Getting There / Driving Directions
Chiwawa River Basin
From Highway 2, look for the exit signs to Lake Wenatchee and then proceed to the bridge over the outlet stream from Lake Wenatchee and bear right. Find the signs to Chiwawa River Road and proceed to the end at about 24 miles.
From Highway 2, look for the exit signs to Lake Wenatchee and then proceed to the bridge over the outlet stream from Lake Wenatchee and bear right. Find the signs to Chiwawa River Road and proceed 23 miles to a fork. Turn right on Phelps Creek Trailhead Road and continue for another mile to the end.
Camping / Red Tape
Red Mountain Seen From Chiwawa Meadows
Camping is allowed in Spider Meadows and Chiwawa Basin.

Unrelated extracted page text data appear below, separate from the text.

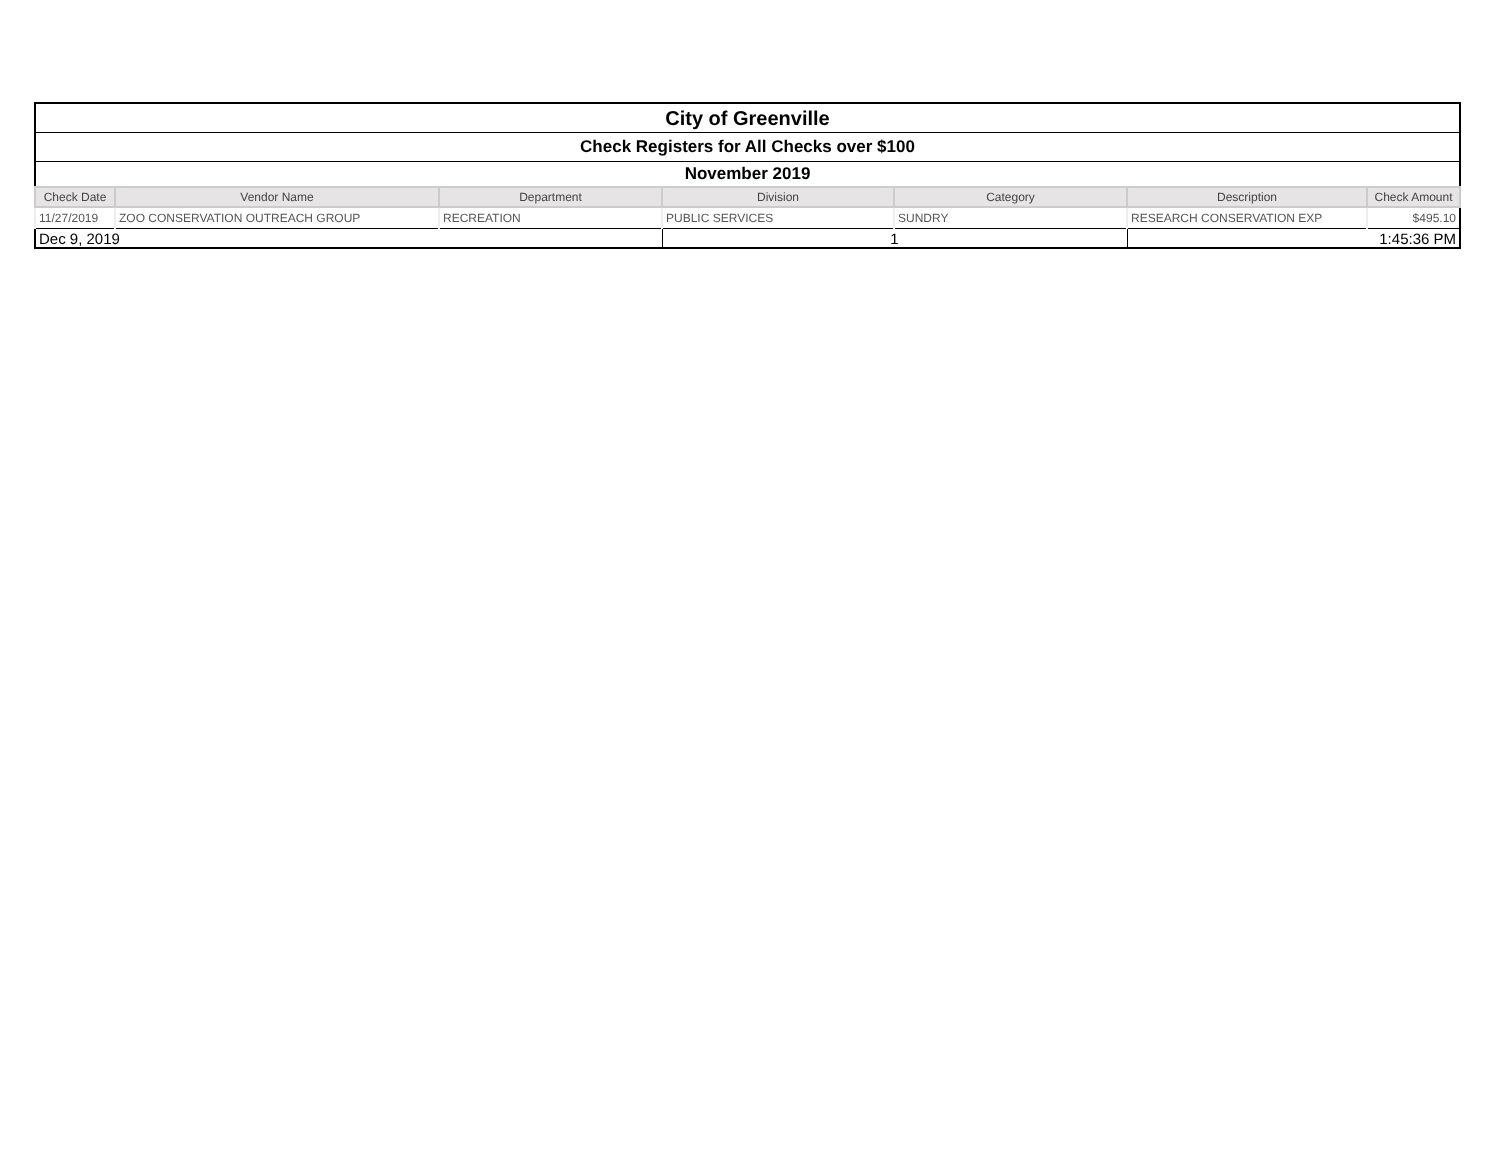| City of Greenville | | | | | | |
| Check Registers for All Checks over $100 | | | | | | |
| November 2019 | | | | | | |
| Check Date | Vendor Name | Department | Division | Category | Description | Check Amount |
| 11/27/2019 | ZOO CONSERVATION OUTREACH GROUP | RECREATION | PUBLIC SERVICES | SUNDRY | RESEARCH CONSERVATION EXP | $495.10 |
| Dec 9, 2019 | | | 1 | | 1:45:36 PM | |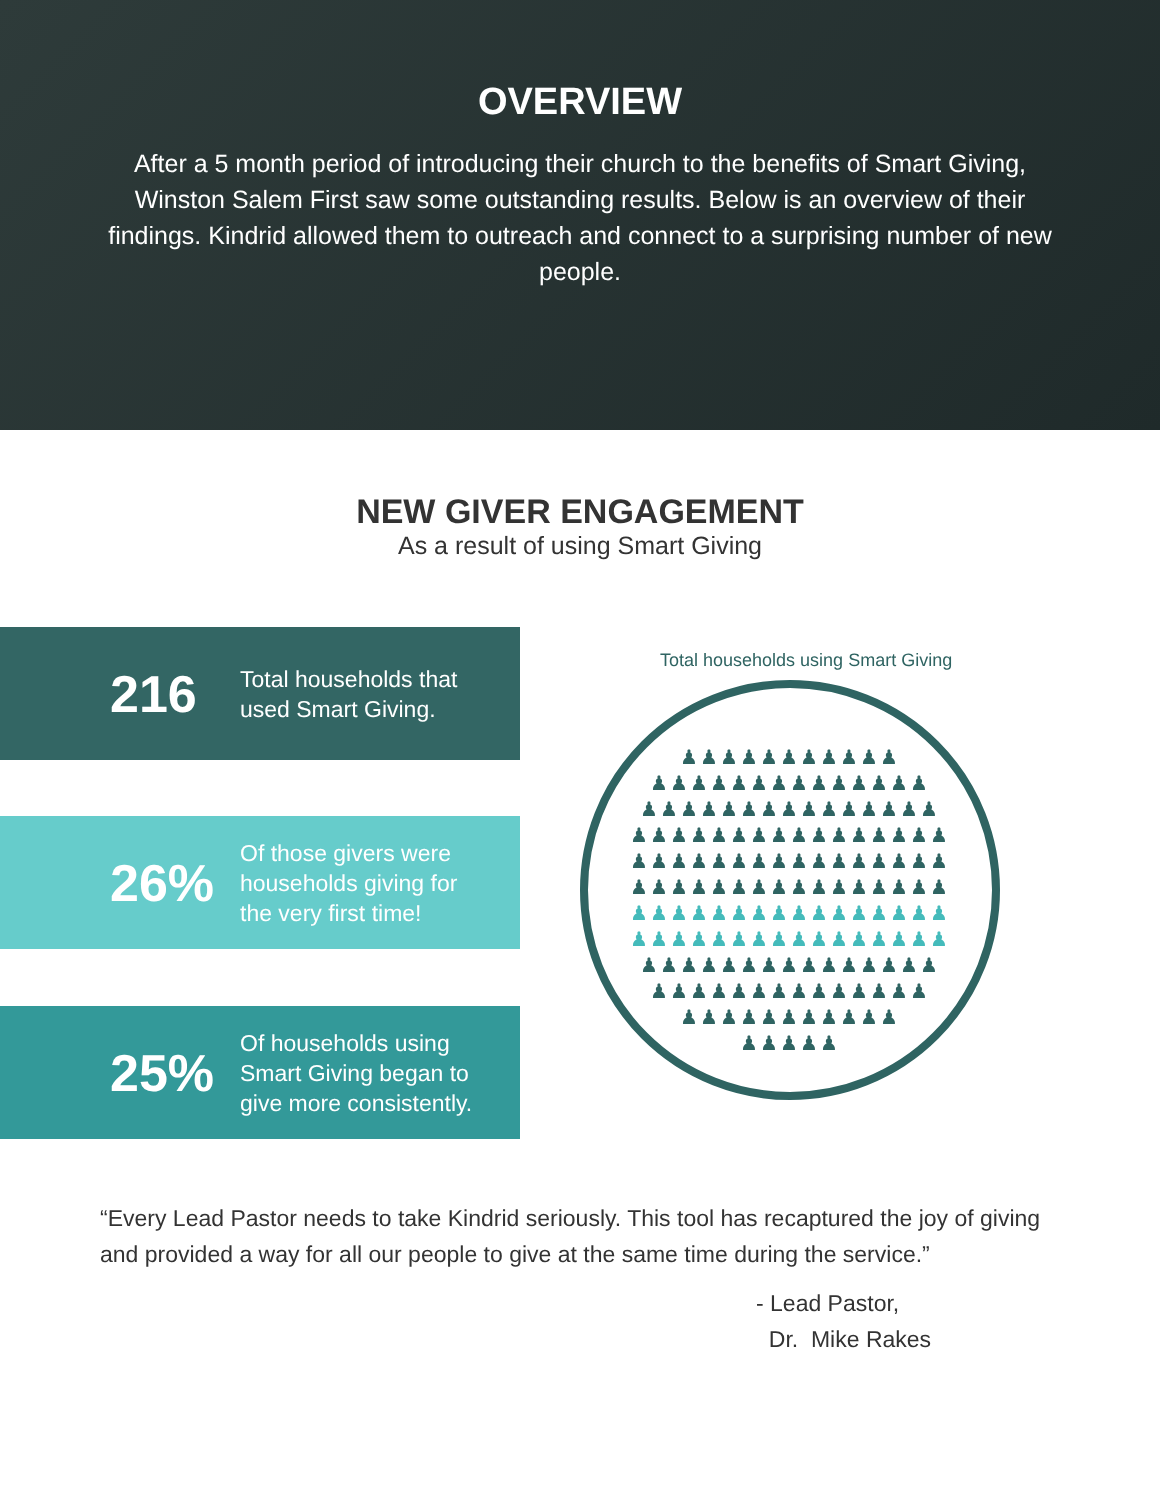OVERVIEW
After a 5 month period of introducing their church to the benefits of Smart Giving, Winston Salem First saw some outstanding results. Below is an overview of their findings. Kindrid allowed them to outreach and connect to a surprising number of new people.
NEW GIVER ENGAGEMENT
As a result of using Smart Giving
216
Total households that
used Smart Giving.
26%
Of those givers were
households giving for
the very first time!
25%
Of households using
Smart Giving began to
give more consistently.
Total households using Smart Giving
♟♟♟♟♟♟♟♟♟♟♟
♟♟♟♟♟♟♟♟♟♟♟♟♟♟
♟♟♟♟♟♟♟♟♟♟♟♟♟♟♟
♟♟♟♟♟♟♟♟♟♟♟♟♟♟♟♟
♟♟♟♟♟♟♟♟♟♟♟♟♟♟♟♟
♟♟♟♟♟♟♟♟♟♟♟♟♟♟♟♟
♟♟♟♟♟♟♟♟♟♟♟♟♟♟♟♟
♟♟♟♟♟♟♟♟♟♟♟♟♟♟♟♟
♟♟♟♟♟♟♟♟♟♟♟♟♟♟♟
♟♟♟♟♟♟♟♟♟♟♟♟♟♟
♟♟♟♟♟♟♟♟♟♟♟
♟♟♟♟♟
“Every Lead Pastor needs to take Kindrid seriously. This tool has recaptured the joy of giving and provided a way for all our people to give at the same time during the service.”
- Lead Pastor,
Dr. Mike Rakes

Chiwawa Basin is a lush, unspoiled, alpine meadow, surrounded by high ridges and snowy peaks. Small groves of trees are scattered among wild grasses. The Chiwawa River winds through the valley and deer forage here in the mornings. It is an ideal camp spot. It's worth staying the night in this pristine environment even though Red Mountain can be done in a single day.
A trail head park pass required. There are a few fee stations on the Chiwawa River Road.
When To Go
A Deer In Chiwawa Meadows
You will want to wait until the Chiwawa River Road is melted out to Trinity and beyond. The trailhead is at 2,800 feet but it's pretty deep into the cascades so probably mid-June on the average year.